• Un trop Grand Zazou ?

    22 mai 2007 | 0 commentaire(s) | 129 affichage(s)

    Le Grand Zazou n’est pas un chanteur : c’est un concept. C’est même une sorte d’abstraction chantante, un avatar charmeur qui a pris possession du corps d’un choriste nommé Vincent Potel. Son but avoué : transformer le malheureux vocaliste en un crooner démodé traquant avidement les faveurs du public féminin…

    Après son passage au Lion d’Or, l’automne dernier, l’énergumène a installé ses pénates vendredi soir sur la (trop) petite scène du Cabaret Juste pour rire. Précisons-le d’emblée, ce n’est pas l’homme qui prend de la place, mais plutôt son band de 13 musiciens. Le Treize Expenzive Orcheztra, sous la direction musicale du guitariste Normand Lefebvre, est une formation solide qui rassemble autour de sa section rythmique un quartet d’instruments à vent – mentionnons l’excellent André Leroux au sax ténor –, un quatuor à cordes et deux solides choristes. Quant à Vincent Potel, ce n’est pas tout à fait un nouveau venu, puisqu’on l’a entendu dans les groupes vocaux Zarzuela, La Bande Magnétik et la Petite école du jazz, sans compter sa présence dans les chœurs de Patti Labelle, Ginette Reno, Serge Lama, Helmut Lotti, Petula Clark, Lara Fabian, Sylvain Cossette et bien d’autres. Il y a chez lui un fort côté « caméléon » qui s’exprime librement dans ses citations d’Elvis, de Sinatra ou de Ray Charles.
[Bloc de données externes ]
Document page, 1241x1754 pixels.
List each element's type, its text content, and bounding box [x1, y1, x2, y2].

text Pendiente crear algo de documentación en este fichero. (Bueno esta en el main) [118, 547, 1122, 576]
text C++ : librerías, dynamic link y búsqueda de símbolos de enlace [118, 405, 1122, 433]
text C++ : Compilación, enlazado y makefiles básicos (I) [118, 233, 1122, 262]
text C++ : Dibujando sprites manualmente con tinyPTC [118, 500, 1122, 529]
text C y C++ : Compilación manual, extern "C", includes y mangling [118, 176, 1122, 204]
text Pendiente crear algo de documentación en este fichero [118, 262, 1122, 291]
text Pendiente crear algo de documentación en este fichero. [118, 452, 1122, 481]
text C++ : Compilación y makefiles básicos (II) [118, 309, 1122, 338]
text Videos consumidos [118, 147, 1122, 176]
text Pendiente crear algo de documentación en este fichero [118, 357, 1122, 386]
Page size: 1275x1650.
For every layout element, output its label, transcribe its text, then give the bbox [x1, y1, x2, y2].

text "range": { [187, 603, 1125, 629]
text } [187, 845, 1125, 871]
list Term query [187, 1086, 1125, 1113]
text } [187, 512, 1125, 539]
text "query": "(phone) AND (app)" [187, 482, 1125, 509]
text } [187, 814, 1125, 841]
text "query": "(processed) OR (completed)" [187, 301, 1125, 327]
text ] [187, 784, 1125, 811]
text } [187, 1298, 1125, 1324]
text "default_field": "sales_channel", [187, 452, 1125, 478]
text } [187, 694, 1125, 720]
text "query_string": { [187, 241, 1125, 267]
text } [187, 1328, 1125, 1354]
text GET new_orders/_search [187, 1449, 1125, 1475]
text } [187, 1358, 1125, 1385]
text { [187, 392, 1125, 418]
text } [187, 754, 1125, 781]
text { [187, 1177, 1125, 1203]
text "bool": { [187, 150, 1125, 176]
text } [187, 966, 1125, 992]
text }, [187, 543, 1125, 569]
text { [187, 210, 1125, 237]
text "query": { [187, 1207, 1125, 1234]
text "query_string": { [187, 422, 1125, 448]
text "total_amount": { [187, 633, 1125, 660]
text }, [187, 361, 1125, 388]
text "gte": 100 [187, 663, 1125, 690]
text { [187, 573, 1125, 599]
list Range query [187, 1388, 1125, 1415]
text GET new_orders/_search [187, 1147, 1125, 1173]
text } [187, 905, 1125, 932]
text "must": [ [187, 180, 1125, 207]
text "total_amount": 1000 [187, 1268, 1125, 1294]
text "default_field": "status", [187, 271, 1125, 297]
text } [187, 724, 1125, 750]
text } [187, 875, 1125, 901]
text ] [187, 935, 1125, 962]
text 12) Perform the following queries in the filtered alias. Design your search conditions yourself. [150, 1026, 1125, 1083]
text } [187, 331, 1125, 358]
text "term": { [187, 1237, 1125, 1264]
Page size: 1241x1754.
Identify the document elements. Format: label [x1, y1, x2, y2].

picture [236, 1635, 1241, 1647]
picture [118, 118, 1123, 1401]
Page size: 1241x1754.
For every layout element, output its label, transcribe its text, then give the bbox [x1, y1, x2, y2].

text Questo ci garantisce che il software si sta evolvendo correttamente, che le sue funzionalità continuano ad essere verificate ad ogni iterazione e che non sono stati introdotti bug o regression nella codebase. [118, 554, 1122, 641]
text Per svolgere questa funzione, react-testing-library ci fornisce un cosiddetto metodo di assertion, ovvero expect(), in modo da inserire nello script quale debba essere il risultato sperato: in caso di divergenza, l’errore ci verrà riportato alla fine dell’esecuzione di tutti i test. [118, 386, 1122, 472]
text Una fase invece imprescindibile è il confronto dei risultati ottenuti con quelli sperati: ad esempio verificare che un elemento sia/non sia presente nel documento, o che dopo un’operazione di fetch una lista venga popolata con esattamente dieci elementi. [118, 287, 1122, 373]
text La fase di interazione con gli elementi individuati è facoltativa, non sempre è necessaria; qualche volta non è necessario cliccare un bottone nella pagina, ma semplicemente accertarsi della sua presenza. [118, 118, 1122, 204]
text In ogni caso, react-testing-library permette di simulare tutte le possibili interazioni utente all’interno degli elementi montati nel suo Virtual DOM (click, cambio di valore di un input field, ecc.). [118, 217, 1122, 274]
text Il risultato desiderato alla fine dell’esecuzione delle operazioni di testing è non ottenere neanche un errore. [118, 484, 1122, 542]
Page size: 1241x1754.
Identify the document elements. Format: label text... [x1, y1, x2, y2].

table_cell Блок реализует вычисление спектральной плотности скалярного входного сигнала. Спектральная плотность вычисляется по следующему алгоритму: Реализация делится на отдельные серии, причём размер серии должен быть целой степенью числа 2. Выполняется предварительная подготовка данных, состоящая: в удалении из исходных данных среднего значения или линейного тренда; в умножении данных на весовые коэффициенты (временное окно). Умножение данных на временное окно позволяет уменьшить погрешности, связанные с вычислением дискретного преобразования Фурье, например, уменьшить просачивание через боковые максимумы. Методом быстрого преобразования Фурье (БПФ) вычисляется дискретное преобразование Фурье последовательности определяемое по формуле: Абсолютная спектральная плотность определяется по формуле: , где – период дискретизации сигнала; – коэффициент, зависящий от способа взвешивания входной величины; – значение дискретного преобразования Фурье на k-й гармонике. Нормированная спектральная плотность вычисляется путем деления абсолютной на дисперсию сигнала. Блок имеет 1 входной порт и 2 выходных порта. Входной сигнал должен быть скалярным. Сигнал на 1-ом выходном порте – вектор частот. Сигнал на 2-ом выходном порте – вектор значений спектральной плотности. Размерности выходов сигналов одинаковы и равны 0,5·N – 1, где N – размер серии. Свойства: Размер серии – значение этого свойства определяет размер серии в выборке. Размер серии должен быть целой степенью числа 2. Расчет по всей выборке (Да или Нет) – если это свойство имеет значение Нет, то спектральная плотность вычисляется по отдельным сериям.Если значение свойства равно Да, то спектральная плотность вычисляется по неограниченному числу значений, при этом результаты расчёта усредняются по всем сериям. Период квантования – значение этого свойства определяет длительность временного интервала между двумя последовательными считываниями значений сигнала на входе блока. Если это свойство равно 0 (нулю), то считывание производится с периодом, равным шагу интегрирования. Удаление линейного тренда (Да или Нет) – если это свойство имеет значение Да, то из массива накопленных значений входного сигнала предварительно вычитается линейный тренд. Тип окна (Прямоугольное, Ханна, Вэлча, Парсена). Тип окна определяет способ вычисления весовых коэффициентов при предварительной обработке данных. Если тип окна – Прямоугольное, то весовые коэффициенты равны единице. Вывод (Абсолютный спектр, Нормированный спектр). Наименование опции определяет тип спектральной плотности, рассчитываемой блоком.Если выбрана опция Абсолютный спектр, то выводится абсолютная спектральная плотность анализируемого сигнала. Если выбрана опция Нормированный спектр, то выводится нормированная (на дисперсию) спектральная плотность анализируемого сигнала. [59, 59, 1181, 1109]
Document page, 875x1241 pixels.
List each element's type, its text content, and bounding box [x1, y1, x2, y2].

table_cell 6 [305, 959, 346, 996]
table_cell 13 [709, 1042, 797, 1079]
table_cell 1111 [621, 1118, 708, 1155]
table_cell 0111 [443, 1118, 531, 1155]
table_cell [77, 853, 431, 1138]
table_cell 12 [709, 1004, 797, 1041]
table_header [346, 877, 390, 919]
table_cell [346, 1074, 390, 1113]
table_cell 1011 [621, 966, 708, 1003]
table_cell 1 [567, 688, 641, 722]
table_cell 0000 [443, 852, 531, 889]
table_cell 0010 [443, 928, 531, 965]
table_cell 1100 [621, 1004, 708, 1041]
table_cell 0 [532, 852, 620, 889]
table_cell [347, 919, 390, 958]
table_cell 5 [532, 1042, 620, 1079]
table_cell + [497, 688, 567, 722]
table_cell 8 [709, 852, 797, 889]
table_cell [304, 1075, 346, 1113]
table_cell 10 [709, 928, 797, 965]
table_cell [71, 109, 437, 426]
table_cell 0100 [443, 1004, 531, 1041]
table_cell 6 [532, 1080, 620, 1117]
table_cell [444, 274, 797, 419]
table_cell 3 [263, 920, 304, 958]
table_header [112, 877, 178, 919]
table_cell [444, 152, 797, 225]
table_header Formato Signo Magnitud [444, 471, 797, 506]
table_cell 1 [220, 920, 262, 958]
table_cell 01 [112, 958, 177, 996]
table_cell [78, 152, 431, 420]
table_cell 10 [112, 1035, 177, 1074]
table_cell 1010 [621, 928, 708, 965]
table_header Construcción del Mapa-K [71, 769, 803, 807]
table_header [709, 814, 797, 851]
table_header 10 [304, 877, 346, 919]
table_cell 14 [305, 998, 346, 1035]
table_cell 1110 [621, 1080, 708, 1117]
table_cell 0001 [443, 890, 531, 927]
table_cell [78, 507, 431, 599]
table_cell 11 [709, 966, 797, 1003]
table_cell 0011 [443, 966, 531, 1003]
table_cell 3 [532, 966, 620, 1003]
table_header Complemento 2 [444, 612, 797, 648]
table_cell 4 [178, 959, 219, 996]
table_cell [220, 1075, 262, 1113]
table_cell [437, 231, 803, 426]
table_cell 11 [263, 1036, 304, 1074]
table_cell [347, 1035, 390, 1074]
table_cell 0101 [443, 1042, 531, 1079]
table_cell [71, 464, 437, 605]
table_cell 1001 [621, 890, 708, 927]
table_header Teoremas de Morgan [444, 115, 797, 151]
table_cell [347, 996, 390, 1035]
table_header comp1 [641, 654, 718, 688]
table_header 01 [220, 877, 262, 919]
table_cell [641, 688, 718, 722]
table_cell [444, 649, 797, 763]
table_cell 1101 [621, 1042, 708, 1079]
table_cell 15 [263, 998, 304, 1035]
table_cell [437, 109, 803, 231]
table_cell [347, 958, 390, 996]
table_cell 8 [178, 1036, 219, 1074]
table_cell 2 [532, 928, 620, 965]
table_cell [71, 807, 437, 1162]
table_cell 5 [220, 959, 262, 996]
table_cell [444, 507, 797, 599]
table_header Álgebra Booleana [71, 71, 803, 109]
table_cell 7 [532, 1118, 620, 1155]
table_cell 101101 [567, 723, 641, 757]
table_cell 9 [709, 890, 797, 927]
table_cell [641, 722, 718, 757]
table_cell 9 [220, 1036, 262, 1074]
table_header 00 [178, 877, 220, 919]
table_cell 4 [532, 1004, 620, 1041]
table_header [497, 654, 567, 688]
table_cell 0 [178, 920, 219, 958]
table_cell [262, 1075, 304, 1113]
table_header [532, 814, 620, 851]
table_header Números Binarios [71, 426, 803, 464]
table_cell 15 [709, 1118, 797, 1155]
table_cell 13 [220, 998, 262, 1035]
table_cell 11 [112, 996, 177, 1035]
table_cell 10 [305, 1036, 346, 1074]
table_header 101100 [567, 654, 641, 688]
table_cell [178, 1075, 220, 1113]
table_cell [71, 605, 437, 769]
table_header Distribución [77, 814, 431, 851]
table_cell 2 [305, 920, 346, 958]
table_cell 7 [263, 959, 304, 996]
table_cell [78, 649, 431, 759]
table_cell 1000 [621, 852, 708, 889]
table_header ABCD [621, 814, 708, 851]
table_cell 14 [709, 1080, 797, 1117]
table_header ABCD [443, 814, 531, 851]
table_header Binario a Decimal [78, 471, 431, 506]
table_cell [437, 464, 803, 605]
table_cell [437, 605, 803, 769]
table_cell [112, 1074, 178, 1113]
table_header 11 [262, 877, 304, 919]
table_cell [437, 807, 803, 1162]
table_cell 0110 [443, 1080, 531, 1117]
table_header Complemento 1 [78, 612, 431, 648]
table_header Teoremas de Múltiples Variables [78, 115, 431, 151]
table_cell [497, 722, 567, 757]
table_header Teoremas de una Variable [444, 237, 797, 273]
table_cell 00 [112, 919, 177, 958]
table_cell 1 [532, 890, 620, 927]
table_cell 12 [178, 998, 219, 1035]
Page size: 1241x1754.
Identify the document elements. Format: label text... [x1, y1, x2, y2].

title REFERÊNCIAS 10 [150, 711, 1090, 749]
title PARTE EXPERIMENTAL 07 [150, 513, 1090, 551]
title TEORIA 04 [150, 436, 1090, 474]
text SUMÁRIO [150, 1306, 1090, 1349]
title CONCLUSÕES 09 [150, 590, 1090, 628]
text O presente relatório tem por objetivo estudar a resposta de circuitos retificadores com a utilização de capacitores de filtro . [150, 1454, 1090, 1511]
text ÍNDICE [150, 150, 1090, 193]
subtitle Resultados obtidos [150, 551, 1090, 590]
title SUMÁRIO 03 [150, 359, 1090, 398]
    « Le Grand Zazou » se veut à la fois une allusion à la mode des zazous français de l’après-guerre, et un hommage à « The Great Wazoo » de Frank Zappa. Selon le concept, donc, c’est un « personnage couleur bédé : étonnant chanteur de charme, dragueur maladroit, jouant avec humour avec l’amour, l’espoir et les désirs, [qui] souhaite séduire toutes les femmes et possède les moyens de ses ambitions ». Le dossier de presse, la décoration de la salle, la très belle affiche illustrée : tout participe à attiser les attentes du public – et celles des critiques ! Sous la redingote tapageuse de cet individu pétri de clichés se cache un personnage qui semble, malgré son chaud timbre de basse et sa maîtrise vocale incontestable, perdu dans un costume trop grand pour lui. Vincent Potel a connu la scène comme choriste, mais il peine à faire le saut de géant qui lui permettrait d’endosser ce personnage exubérant. Pour être accompli, ce Zazou devrait faire preuve d’une théâtralité débordante, d’une véritable volonté de séduire et d’une réelle intensité. Il gagnerait certainement à être mis en scène, plutôt que laissé à une improvisation inconstante et un peu molle. Pour mal faire, les chansons, écrites par Potel lui-même, brassent les lieux communs propres à chaque style : cha-cha-cha, salsa, reggae, tango, jazz, rumba, musique arabe ou créole, etc.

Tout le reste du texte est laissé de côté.